Begin at the line containing "X150495000Y-104855000D03*" in the entries below and end at the line containing "X146700000Y-86380000D03*"; transcribe that range exactly and nothing outside it.

[Design files in text formats]
- Opening Delimiter -

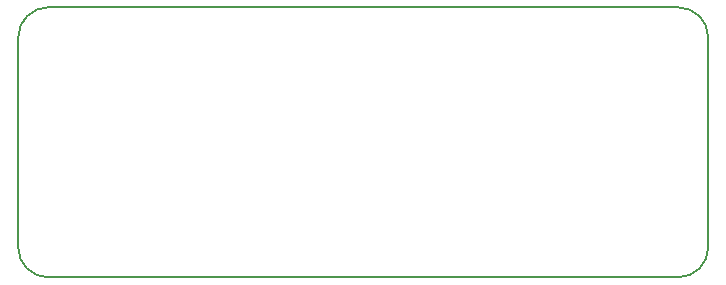
<source format=gbr>
G04 #@! TF.GenerationSoftware,KiCad,Pcbnew,(5.1.4)-1*
G04 #@! TF.CreationDate,2019-10-24T16:58:35-04:00*
G04 #@! TF.ProjectId,TQFP44,54514650-3434-42e6-9b69-6361645f7063,B*
G04 #@! TF.SameCoordinates,Original*
G04 #@! TF.FileFunction,Profile,NP*
%FSLAX46Y46*%
G04 Gerber Fmt 4.6, Leading zero omitted, Abs format (unit mm)*
G04 Created by KiCad (PCBNEW (5.1.4)-1) date 2019-10-24 16:58:35*
%MOMM*%
%LPD*%
G04 APERTURE LIST*
%ADD10C,0.150000*%
G04 APERTURE END LIST*
D10*
X124460000Y-34290000D02*
G75*
G02X127000000Y-36830000I0J-2540000D01*
G01*
X127000000Y-54610000D02*
G75*
G02X124460000Y-57150000I-2540000J0D01*
G01*
X71120000Y-57150000D02*
G75*
G02X68580000Y-54610000I0J2540000D01*
G01*
X68580000Y-36830000D02*
G75*
G02X71120000Y-34290000I2540000J0D01*
G01*
X68580000Y-54610000D02*
X68580000Y-36830000D01*
X124460000Y-57150000D02*
X71120000Y-57150000D01*
X127000000Y-36830000D02*
X127000000Y-54610000D01*
X71120000Y-34290000D02*
X124460000Y-34290000D01*
M02*

</source>
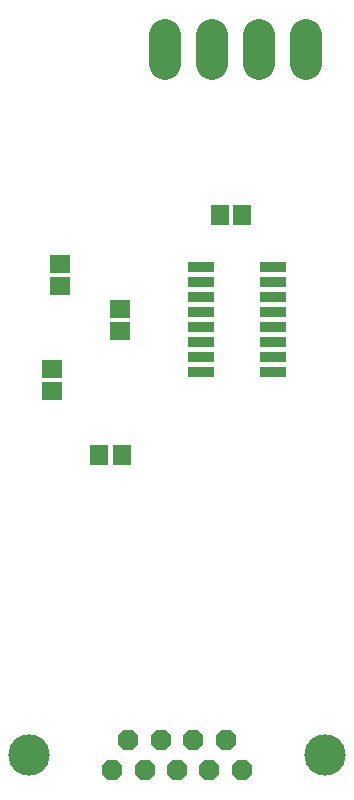
<source format=gbr>
G04 EAGLE Gerber RS-274X export*
G75*
%MOMM*%
%FSLAX34Y34*%
%LPD*%
%INSoldermask Bottom*%
%IPPOS*%
%AMOC8*
5,1,8,0,0,1.08239X$1,22.5*%
G01*
%ADD10R,1.703200X1.503200*%
%ADD11R,1.503200X1.703200*%
%ADD12P,1.869504X8X202.500000*%
%ADD13C,3.505200*%
%ADD14R,2.235200X0.863600*%
%ADD15C,2.717800*%


D10*
X326600Y593700D03*
X326600Y574700D03*
D11*
X461800Y635000D03*
X480800Y635000D03*
D10*
X377400Y555600D03*
X377400Y536600D03*
D11*
X378800Y431800D03*
X359800Y431800D03*
D10*
X319300Y504800D03*
X319300Y485800D03*
D12*
X480364Y165100D03*
X452932Y165100D03*
X425500Y165100D03*
X398068Y165100D03*
X370636Y165100D03*
X466648Y190500D03*
X439216Y190500D03*
X411784Y190500D03*
X384352Y190500D03*
D13*
X550722Y177800D03*
X300278Y177800D03*
D14*
X445566Y501650D03*
X507034Y501650D03*
X445566Y514350D03*
X445566Y527050D03*
X507034Y514350D03*
X507034Y527050D03*
X445566Y539750D03*
X507034Y539750D03*
X445566Y552450D03*
X507034Y552450D03*
X445566Y565150D03*
X445566Y577850D03*
X507034Y565150D03*
X507034Y577850D03*
X445566Y590550D03*
X507034Y590550D03*
D15*
X455188Y762427D02*
X455188Y787573D01*
X494812Y787573D02*
X494812Y762427D01*
X534436Y762427D02*
X534436Y787573D01*
X415564Y787573D02*
X415564Y762427D01*
M02*

</source>
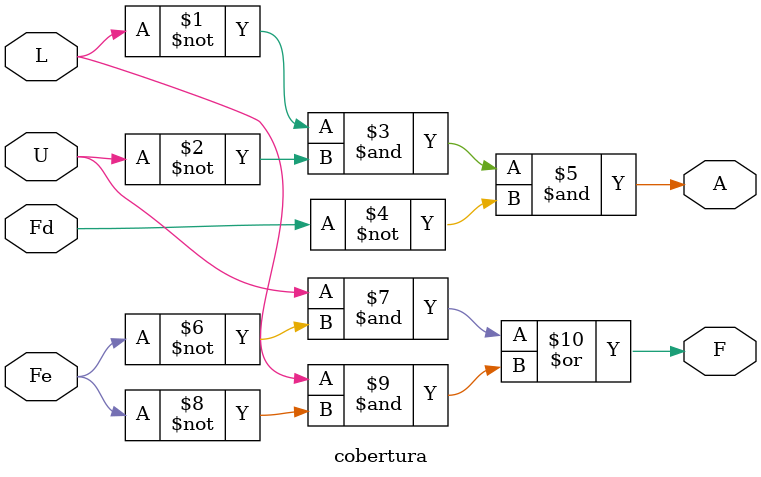
<source format=v>
module cobertura  (L, U, Fd, Fe, A, F);
    input L, U, Fd, Fe;
    output A, F;

    assign A = ~L&~U&~Fd;
    assign F = (U&~Fe) | (L&~Fe);

endmodule


</source>
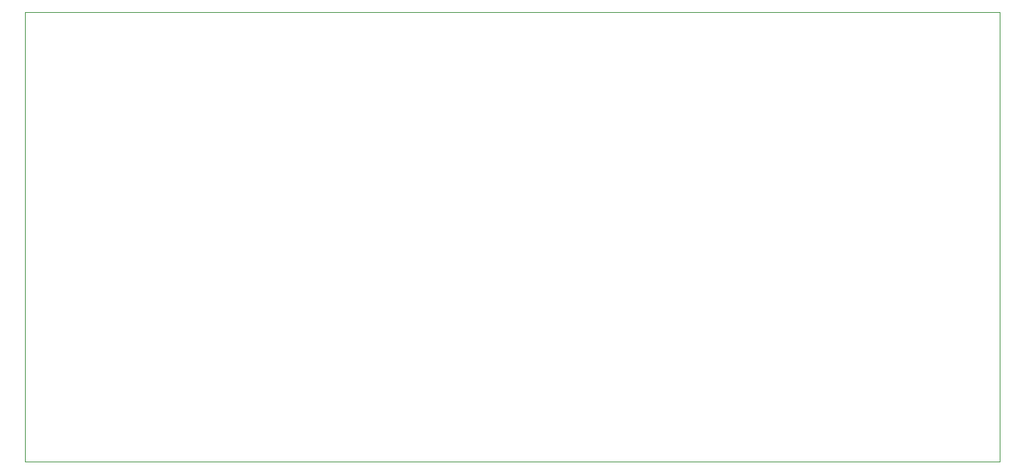
<source format=gbr>
G04 #@! TF.GenerationSoftware,KiCad,Pcbnew,(5.1.4)-1*
G04 #@! TF.CreationDate,2019-09-01T08:56:02+10:00*
G04 #@! TF.ProjectId,RGB BNC,52474220-424e-4432-9e6b-696361645f70,rev?*
G04 #@! TF.SameCoordinates,Original*
G04 #@! TF.FileFunction,Profile,NP*
%FSLAX46Y46*%
G04 Gerber Fmt 4.6, Leading zero omitted, Abs format (unit mm)*
G04 Created by KiCad (PCBNEW (5.1.4)-1) date 2019-09-01 08:56:02*
%MOMM*%
%LPD*%
G04 APERTURE LIST*
%ADD10C,0.100000*%
G04 APERTURE END LIST*
D10*
X52070000Y-127000000D02*
X52070000Y-73660000D01*
X167640000Y-127000000D02*
X52070000Y-127000000D01*
X167640000Y-73660000D02*
X167640000Y-127000000D01*
X52070000Y-73660000D02*
X167640000Y-73660000D01*
M02*

</source>
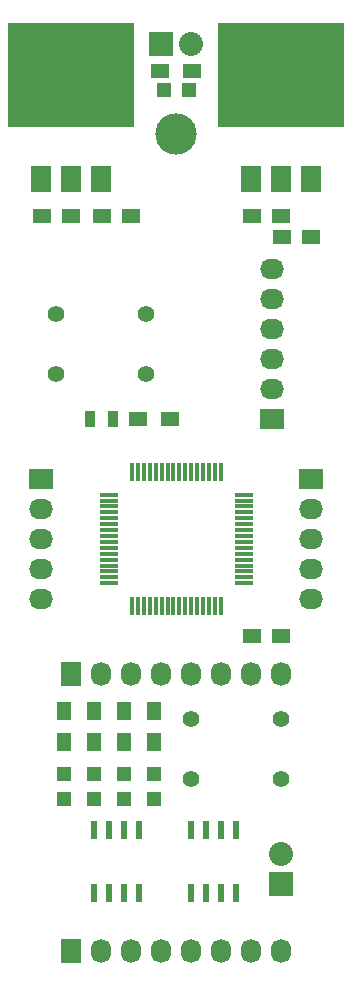
<source format=gts>
%FSLAX46Y46*%
G04 Gerber Fmt 4.6, Leading zero omitted, Abs format (unit mm)*
G04 Created by KiCad (PCBNEW (20140926 BZR5148)-product) date Fri 30 Jan 2015 01:27:10 AM CST*
%MOMM*%
G01*
G04 APERTURE LIST*
%ADD10C,0.100000*%
%ADD11R,2.032000X1.727200*%
%ADD12O,2.032000X1.727200*%
%ADD13R,1.500000X1.250000*%
%ADD14R,1.198880X1.198880*%
%ADD15R,0.889000X1.397000*%
%ADD16R,2.032000X2.032000*%
%ADD17O,2.032000X2.032000*%
%ADD18R,1.727200X2.032000*%
%ADD19O,1.727200X2.032000*%
%ADD20R,0.600000X1.550000*%
%ADD21R,1.300000X1.500000*%
%ADD22R,1.500000X1.300000*%
%ADD23C,1.397000*%
%ADD24R,1.500000X0.300000*%
%ADD25R,0.300000X1.500000*%
%ADD26R,10.668000X8.890000*%
%ADD27R,1.778000X2.286000*%
%ADD28C,3.500000*%
G04 APERTURE END LIST*
D10*
D11*
X160528000Y-77470000D03*
D12*
X160528000Y-74930000D03*
X160528000Y-72390000D03*
X160528000Y-69850000D03*
X160528000Y-67310000D03*
X160528000Y-64770000D03*
D13*
X161270000Y-95885000D03*
X158770000Y-95885000D03*
X146070000Y-60325000D03*
X148570000Y-60325000D03*
X163810000Y-62103000D03*
X161310000Y-62103000D03*
X161270000Y-60325000D03*
X158770000Y-60325000D03*
X143490000Y-60325000D03*
X140990000Y-60325000D03*
D14*
X150495000Y-107535980D03*
X150495000Y-109634020D03*
X147955000Y-107535980D03*
X147955000Y-109634020D03*
X145415000Y-107535980D03*
X145415000Y-109634020D03*
X142875000Y-107535980D03*
X142875000Y-109634020D03*
X151350980Y-49657000D03*
X153449020Y-49657000D03*
D15*
X145097500Y-77470000D03*
X147002500Y-77470000D03*
D16*
X151130000Y-45720000D03*
D17*
X153670000Y-45720000D03*
D16*
X161290000Y-116840000D03*
D17*
X161290000Y-114300000D03*
D18*
X143510000Y-122555000D03*
D19*
X146050000Y-122555000D03*
X148590000Y-122555000D03*
X151130000Y-122555000D03*
X153670000Y-122555000D03*
X156210000Y-122555000D03*
X158750000Y-122555000D03*
X161290000Y-122555000D03*
D20*
X149225000Y-112235000D03*
X147955000Y-112235000D03*
X146685000Y-112235000D03*
X145415000Y-112235000D03*
X145415000Y-117635000D03*
X146685000Y-117635000D03*
X147955000Y-117635000D03*
X149225000Y-117635000D03*
X157480000Y-112235000D03*
X156210000Y-112235000D03*
X154940000Y-112235000D03*
X153670000Y-112235000D03*
X153670000Y-117635000D03*
X154940000Y-117635000D03*
X156210000Y-117635000D03*
X157480000Y-117635000D03*
D21*
X150495000Y-102155000D03*
X150495000Y-104855000D03*
X147955000Y-102155000D03*
X147955000Y-104855000D03*
X145415000Y-102155000D03*
X145415000Y-104855000D03*
X142875000Y-102155000D03*
X142875000Y-104855000D03*
D22*
X149145000Y-77470000D03*
X151845000Y-77470000D03*
X151050000Y-48006000D03*
X153750000Y-48006000D03*
D23*
X161290000Y-102870000D03*
X161290000Y-107950000D03*
X153670000Y-102870000D03*
X153670000Y-107950000D03*
X149860000Y-68580000D03*
X149860000Y-73660000D03*
X142240000Y-68580000D03*
X142240000Y-73660000D03*
D24*
X146700000Y-83880000D03*
X146700000Y-84380000D03*
X146700000Y-84880000D03*
X146700000Y-85380000D03*
X146700000Y-85880000D03*
X146700000Y-86380000D03*
X146700000Y-86880000D03*
X146700000Y-87380000D03*
X146700000Y-87880000D03*
X146700000Y-88380000D03*
X146700000Y-88880000D03*
X146700000Y-89380000D03*
X146700000Y-89880000D03*
X146700000Y-90380000D03*
X146700000Y-90880000D03*
X146700000Y-91380000D03*
D25*
X148650000Y-93330000D03*
X149150000Y-93330000D03*
X149650000Y-93330000D03*
X150150000Y-93330000D03*
X150650000Y-93330000D03*
X151150000Y-93330000D03*
X151650000Y-93330000D03*
X152150000Y-93330000D03*
X152650000Y-93330000D03*
X153150000Y-93330000D03*
X153650000Y-93330000D03*
X154150000Y-93330000D03*
X154650000Y-93330000D03*
X155150000Y-93330000D03*
X155650000Y-93330000D03*
X156150000Y-93330000D03*
D24*
X158100000Y-91380000D03*
X158100000Y-90880000D03*
X158100000Y-90380000D03*
X158100000Y-89880000D03*
X158100000Y-89380000D03*
X158100000Y-88880000D03*
X158100000Y-88380000D03*
X158100000Y-87880000D03*
X158100000Y-87380000D03*
X158100000Y-86880000D03*
X158100000Y-86380000D03*
X158100000Y-85880000D03*
X158100000Y-85380000D03*
X158100000Y-84880000D03*
X158100000Y-84380000D03*
X158100000Y-83880000D03*
D25*
X156150000Y-81930000D03*
X155650000Y-81930000D03*
X155150000Y-81930000D03*
X154650000Y-81930000D03*
X154150000Y-81930000D03*
X153650000Y-81930000D03*
X153150000Y-81930000D03*
X152650000Y-81930000D03*
X152150000Y-81930000D03*
X151650000Y-81930000D03*
X151150000Y-81930000D03*
X150650000Y-81930000D03*
X150150000Y-81930000D03*
X149650000Y-81930000D03*
X149150000Y-81930000D03*
X148650000Y-81930000D03*
D26*
X143510000Y-48387000D03*
D27*
X143510000Y-57150000D03*
X140970000Y-57150000D03*
X146050000Y-57150000D03*
D26*
X161290000Y-48387000D03*
D27*
X161290000Y-57150000D03*
X158750000Y-57150000D03*
X163830000Y-57150000D03*
D11*
X140970000Y-82550000D03*
D12*
X140970000Y-85090000D03*
X140970000Y-87630000D03*
X140970000Y-90170000D03*
X140970000Y-92710000D03*
D11*
X163830000Y-82550000D03*
D12*
X163830000Y-85090000D03*
X163830000Y-87630000D03*
X163830000Y-90170000D03*
X163830000Y-92710000D03*
D18*
X143510000Y-99060000D03*
D19*
X146050000Y-99060000D03*
X148590000Y-99060000D03*
X151130000Y-99060000D03*
X153670000Y-99060000D03*
X156210000Y-99060000D03*
X158750000Y-99060000D03*
X161290000Y-99060000D03*
D28*
X152400000Y-53340000D03*
M02*

</source>
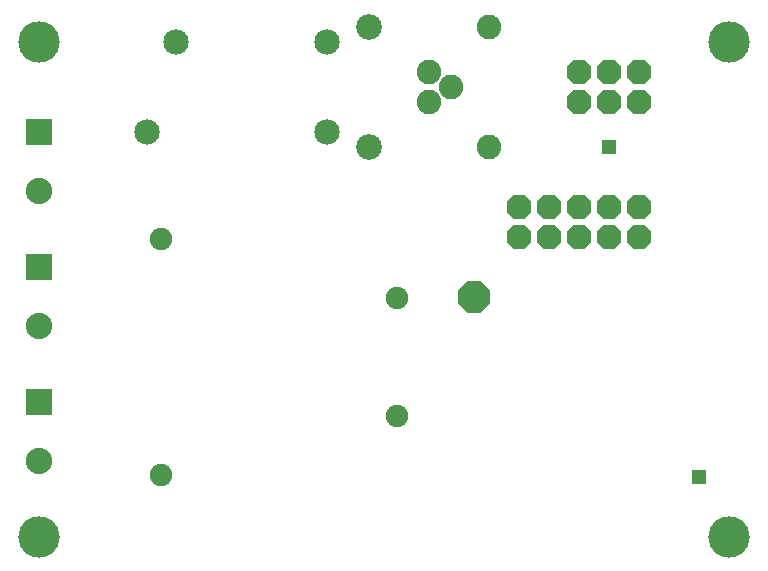
<source format=gbs>
G75*
%MOIN*%
%OFA0B0*%
%FSLAX25Y25*%
%IPPOS*%
%LPD*%
%AMOC8*
5,1,8,0,0,1.08239X$1,22.5*
%
%ADD10C,0.08200*%
%ADD11C,0.08600*%
%ADD12C,0.08477*%
%ADD13R,0.08800X0.08800*%
%ADD14C,0.08800*%
%ADD15OC8,0.08200*%
%ADD16C,0.13800*%
%ADD17C,0.07531*%
%ADD18OC8,0.10800*%
%ADD19R,0.05162X0.05162*%
D10*
X0233333Y0195000D03*
X0213333Y0210000D03*
X0220833Y0215000D03*
X0213333Y0220000D03*
X0233333Y0235000D03*
D11*
X0193333Y0235000D03*
X0193333Y0195000D03*
D12*
X0179333Y0199900D03*
X0179333Y0230000D03*
X0129133Y0230000D03*
X0119333Y0200000D03*
D13*
X0083333Y0200000D03*
X0083333Y0155000D03*
X0083333Y0110000D03*
D14*
X0083333Y0090315D03*
X0083333Y0135315D03*
X0083333Y0180315D03*
D15*
X0243333Y0175000D03*
X0253333Y0175000D03*
X0263333Y0175000D03*
X0273333Y0175000D03*
X0283333Y0175000D03*
X0283333Y0165000D03*
X0273333Y0165000D03*
X0263333Y0165000D03*
X0253333Y0165000D03*
X0243333Y0165000D03*
X0263333Y0210000D03*
X0273333Y0210000D03*
X0283333Y0210000D03*
X0283333Y0220000D03*
X0273333Y0220000D03*
X0263333Y0220000D03*
D16*
X0083333Y0065000D03*
X0313333Y0065000D03*
X0313333Y0230000D03*
X0083333Y0230000D03*
D17*
X0123963Y0164370D03*
X0202703Y0144685D03*
X0202703Y0105315D03*
X0123963Y0085630D03*
D18*
X0228333Y0145000D03*
D19*
X0273333Y0195000D03*
X0303333Y0085000D03*
M02*

</source>
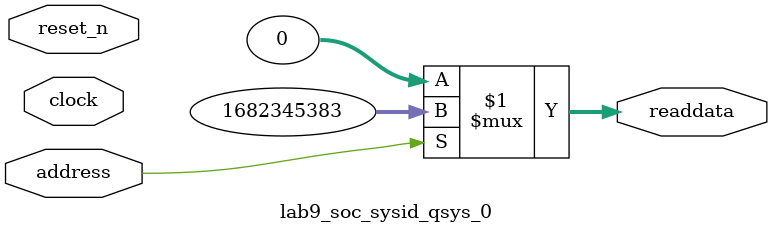
<source format=v>



// synthesis translate_off
`timescale 1ns / 1ps
// synthesis translate_on

// turn off superfluous verilog processor warnings 
// altera message_level Level1 
// altera message_off 10034 10035 10036 10037 10230 10240 10030 

module lab9_soc_sysid_qsys_0 (
               // inputs:
                address,
                clock,
                reset_n,

               // outputs:
                readdata
             )
;

  output  [ 31: 0] readdata;
  input            address;
  input            clock;
  input            reset_n;

  wire    [ 31: 0] readdata;
  //control_slave, which is an e_avalon_slave
  assign readdata = address ? 1682345383 : 0;

endmodule



</source>
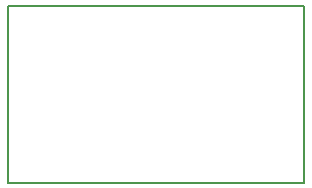
<source format=gbr>
G04 DipTrace 2.4.0.2*
%INBoardOutline.gbr*%
%MOIN*%
%ADD11C,0.0055*%
%FSLAX44Y44*%
G04*
G70*
G90*
G75*
G01*
%LNBoardOutline*%
%LPD*%
X0Y0D2*
D11*
X9843D1*
Y5906D1*
X0D1*
Y0D1*
M02*

</source>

- Closing Delimiter -

» Solution to this problem
X150495000Y-104855000D03*
X147955000Y-102155000D03*
X147955000Y-104855000D03*
X145415000Y-102155000D03*
X145415000Y-104855000D03*
X142875000Y-102155000D03*
X142875000Y-104855000D03*
D22*
X149145000Y-77470000D03*
X151845000Y-77470000D03*
X151050000Y-48006000D03*
X153750000Y-48006000D03*
D23*
X161290000Y-102870000D03*
X161290000Y-107950000D03*
X153670000Y-102870000D03*
X153670000Y-107950000D03*
X149860000Y-68580000D03*
X149860000Y-73660000D03*
X142240000Y-68580000D03*
X142240000Y-73660000D03*
D24*
X146700000Y-83880000D03*
X146700000Y-84380000D03*
X146700000Y-84880000D03*
X146700000Y-85380000D03*
X146700000Y-85880000D03*
X146700000Y-86380000D03*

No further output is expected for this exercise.